Sebagai bentuk tindak lanjut dari kegiatan tersebut, Biro SDM BPK akan melakukan diskusi internal untuk membahas strategi DI. Strategi DI sebenarnya telah dilaksanakan oleh BPK, namun belum ditetapkan melalui suatu kebijakan khusus.
Hal yang penting lainnya untuk dilakukan adalah bagaimana menekankan pentingnya DI bagi organisasi BPK kepada pimpinan dan top management. Kemudian, Biro SDM, Biro Humas dan KSI serta ANAO akan menjadwalkan diskusi lanjutan apabila diperlukan untuk membahas hal-hal yang masih perlu diklarifikasi dari ANAO maupun Prospera.
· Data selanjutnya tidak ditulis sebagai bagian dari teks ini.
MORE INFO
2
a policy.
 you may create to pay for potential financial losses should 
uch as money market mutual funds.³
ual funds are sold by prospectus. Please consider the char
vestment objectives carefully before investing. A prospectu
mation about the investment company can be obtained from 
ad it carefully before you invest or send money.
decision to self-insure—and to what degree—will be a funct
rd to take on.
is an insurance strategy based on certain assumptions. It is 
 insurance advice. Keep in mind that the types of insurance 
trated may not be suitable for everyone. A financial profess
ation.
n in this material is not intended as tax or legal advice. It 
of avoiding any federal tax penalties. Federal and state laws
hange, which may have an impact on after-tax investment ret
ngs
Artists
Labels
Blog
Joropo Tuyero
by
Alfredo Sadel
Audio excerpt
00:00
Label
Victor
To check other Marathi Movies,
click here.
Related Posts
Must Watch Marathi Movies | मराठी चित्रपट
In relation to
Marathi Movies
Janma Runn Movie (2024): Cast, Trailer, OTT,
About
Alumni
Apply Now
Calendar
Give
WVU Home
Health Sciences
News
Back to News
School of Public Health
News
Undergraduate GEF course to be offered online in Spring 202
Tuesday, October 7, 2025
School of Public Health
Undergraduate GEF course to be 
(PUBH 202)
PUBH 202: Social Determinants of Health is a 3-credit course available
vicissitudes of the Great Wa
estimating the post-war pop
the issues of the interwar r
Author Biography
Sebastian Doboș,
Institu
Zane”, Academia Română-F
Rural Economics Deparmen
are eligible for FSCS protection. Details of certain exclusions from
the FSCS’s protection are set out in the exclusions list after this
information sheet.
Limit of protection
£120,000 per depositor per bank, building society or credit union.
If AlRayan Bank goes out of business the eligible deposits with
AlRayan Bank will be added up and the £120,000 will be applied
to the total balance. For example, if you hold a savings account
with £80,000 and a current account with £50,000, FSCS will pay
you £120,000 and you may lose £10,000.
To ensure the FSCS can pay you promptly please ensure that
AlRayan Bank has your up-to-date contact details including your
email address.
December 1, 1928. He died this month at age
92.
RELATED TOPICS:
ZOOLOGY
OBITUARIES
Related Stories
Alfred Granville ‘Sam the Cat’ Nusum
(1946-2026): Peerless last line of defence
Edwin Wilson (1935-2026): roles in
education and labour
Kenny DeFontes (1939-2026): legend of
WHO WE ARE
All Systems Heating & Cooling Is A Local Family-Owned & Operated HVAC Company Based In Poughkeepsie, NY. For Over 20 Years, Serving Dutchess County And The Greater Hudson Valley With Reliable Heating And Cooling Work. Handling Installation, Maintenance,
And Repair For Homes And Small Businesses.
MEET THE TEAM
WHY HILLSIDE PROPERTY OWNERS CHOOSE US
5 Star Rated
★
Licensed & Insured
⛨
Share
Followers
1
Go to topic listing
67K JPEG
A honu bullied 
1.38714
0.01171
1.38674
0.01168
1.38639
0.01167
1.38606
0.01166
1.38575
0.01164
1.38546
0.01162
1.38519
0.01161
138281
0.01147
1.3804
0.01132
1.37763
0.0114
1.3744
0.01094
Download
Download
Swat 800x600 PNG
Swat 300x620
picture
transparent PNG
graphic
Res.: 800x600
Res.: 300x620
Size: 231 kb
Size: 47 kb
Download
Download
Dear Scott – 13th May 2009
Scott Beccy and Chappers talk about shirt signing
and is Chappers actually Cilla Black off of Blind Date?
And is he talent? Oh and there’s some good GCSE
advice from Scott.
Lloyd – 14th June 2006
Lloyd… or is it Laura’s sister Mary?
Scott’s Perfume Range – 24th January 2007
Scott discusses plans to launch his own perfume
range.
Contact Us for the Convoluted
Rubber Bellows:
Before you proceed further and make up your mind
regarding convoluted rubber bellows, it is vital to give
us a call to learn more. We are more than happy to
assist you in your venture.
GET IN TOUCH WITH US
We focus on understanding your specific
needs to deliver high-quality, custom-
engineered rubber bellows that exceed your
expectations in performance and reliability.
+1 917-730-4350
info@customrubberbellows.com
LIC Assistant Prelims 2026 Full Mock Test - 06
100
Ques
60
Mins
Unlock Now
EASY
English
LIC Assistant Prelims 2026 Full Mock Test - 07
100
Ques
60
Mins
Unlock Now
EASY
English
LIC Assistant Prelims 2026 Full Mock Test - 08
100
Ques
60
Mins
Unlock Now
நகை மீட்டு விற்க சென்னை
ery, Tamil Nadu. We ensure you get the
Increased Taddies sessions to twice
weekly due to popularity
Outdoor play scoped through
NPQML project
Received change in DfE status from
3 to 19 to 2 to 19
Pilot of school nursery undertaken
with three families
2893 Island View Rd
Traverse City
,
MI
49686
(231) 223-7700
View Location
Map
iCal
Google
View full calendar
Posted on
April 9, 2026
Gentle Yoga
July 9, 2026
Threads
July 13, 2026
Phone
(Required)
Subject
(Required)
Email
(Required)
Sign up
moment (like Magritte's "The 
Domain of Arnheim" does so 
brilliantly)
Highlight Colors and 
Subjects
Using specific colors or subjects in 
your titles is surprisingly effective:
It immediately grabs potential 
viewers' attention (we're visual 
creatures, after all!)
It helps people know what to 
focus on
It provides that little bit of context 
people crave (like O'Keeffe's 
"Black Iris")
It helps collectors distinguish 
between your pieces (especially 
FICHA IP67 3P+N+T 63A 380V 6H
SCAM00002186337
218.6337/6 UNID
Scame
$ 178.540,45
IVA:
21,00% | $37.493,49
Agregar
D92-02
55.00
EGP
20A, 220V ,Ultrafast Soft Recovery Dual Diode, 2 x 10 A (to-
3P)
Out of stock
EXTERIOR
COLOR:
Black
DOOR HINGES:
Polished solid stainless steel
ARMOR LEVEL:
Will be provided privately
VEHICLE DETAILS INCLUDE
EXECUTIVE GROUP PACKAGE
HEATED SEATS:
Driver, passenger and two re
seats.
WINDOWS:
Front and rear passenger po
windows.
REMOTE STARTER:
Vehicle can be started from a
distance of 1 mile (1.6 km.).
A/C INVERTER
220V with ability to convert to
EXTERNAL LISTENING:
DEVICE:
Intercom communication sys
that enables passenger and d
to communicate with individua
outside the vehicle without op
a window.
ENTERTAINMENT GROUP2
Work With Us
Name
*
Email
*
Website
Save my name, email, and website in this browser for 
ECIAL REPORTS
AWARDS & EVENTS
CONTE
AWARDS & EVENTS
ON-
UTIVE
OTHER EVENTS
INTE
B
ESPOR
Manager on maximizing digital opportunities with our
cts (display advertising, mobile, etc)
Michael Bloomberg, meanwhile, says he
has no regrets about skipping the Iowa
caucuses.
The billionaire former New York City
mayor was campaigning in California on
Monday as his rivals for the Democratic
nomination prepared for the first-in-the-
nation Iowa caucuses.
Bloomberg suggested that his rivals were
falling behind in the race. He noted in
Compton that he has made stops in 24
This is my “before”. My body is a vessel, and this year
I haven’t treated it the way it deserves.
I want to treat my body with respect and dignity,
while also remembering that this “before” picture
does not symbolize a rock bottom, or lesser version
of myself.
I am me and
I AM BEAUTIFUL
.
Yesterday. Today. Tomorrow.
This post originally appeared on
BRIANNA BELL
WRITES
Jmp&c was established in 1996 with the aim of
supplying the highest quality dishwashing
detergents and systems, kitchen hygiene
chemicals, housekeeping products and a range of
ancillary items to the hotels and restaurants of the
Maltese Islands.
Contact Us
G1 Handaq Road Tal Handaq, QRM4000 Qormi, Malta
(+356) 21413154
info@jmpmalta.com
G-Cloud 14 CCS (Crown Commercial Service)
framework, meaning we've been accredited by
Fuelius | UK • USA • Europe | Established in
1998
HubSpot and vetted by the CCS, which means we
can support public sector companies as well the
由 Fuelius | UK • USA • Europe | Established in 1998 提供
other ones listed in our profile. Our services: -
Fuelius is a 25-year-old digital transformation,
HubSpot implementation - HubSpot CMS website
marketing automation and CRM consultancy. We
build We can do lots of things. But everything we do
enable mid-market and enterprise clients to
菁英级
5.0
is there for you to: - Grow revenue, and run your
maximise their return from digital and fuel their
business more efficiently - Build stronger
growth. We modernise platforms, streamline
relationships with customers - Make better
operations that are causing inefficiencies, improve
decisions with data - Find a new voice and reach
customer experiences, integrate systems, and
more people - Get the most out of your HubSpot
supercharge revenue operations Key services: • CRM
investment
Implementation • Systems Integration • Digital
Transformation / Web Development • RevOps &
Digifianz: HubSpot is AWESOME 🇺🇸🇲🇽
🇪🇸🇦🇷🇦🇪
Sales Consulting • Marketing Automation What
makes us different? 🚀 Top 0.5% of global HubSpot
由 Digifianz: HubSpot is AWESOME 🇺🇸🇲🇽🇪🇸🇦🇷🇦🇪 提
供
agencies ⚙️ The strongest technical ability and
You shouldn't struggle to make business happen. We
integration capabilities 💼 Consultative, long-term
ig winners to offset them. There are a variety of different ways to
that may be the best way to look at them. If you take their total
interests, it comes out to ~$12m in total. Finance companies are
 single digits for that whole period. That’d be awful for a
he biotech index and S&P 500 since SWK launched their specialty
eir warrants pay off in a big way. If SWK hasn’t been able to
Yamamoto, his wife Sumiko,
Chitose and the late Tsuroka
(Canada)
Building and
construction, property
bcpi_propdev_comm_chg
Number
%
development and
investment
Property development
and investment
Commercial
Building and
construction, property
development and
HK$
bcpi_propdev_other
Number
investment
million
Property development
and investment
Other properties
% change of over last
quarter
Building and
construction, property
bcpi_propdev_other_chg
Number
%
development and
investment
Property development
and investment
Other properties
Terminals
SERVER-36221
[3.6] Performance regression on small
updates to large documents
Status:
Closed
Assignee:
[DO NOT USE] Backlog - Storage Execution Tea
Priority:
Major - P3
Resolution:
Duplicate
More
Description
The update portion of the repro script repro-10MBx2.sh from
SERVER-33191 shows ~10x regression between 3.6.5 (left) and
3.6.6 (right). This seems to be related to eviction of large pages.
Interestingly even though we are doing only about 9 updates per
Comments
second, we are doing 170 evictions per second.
Sementara, Kepala Biro Humas dan KSI Selvia Vivi Devianti mengharapkan Biro SDM dapat mendokumentasikan strategi DI yang ada di BPK dan dapat menjadi bahan untuk disampaikan kepada pihak eksternal, dalam rangka eksternalisasi kapasitas BPK. Dengan demikian, BPK diharapkan akan menjadi trendsetter dalam menerapkan strategi DI di level instansi/institusi nasional
Diskusi mengenai DI, antara lain, dihadiri Kristian Gage, senior advisor ANAO untuk BPK. Sedangkan dari pihak BPK dihadiri Kepala Biro SDM Dadang Ahmad Rifa’i dan pejabat Biro SDM lainnya. Selain itu, dihadiri Kepala Biro Humas dan KSI Selvia Vivi Devianti beserta pejabat dan staf Biro Humas dan KSI. Diskusi turut dihadiri pewakilan dari Prospera (Program Kemitraan Indonesia Australia untuk Perekonomian)
ANAO dalam pemaparannya menjelaskan bahwa, Diversity Council of Australia mendefinisikan keragaman (diversity) sebagai perbedaan unik antara orang-orang dalam cara mereka mengidentifikasi yang dapat membentuk cara dalam memandang dan mempersepsikan dunia dan tempat kerja mereka. Selain itu, terkait bagaimana cara orang lain memandang dan memperlakukan mereka. Hal tersebut dapat terkait dengan identitas sosial, yaitu suku, agama, orientasi seksual, gender, sosial ekonomi, dan lainnya.
Sementara, kamus Oxford mendefinisikan inklusi sebagai praktik atau kebijakan yang memberikan akses yang sama terhadap peluang dan sumber daya bagi orang-orang yang mungkin akan dikucilkan atau dipinggirkan, seperti mereka yang memiliki cacat fisik atau mental, dan anggota kelompok minoritas lainnya. Inklusi di tempat kerja akan tercapai ketika beragam orang merasa bahwa diri mereka dihormati, terhubung dan merasa diterima, dapat berkontribusi kepada organisasi, dan memiliki progres dalam kariernya.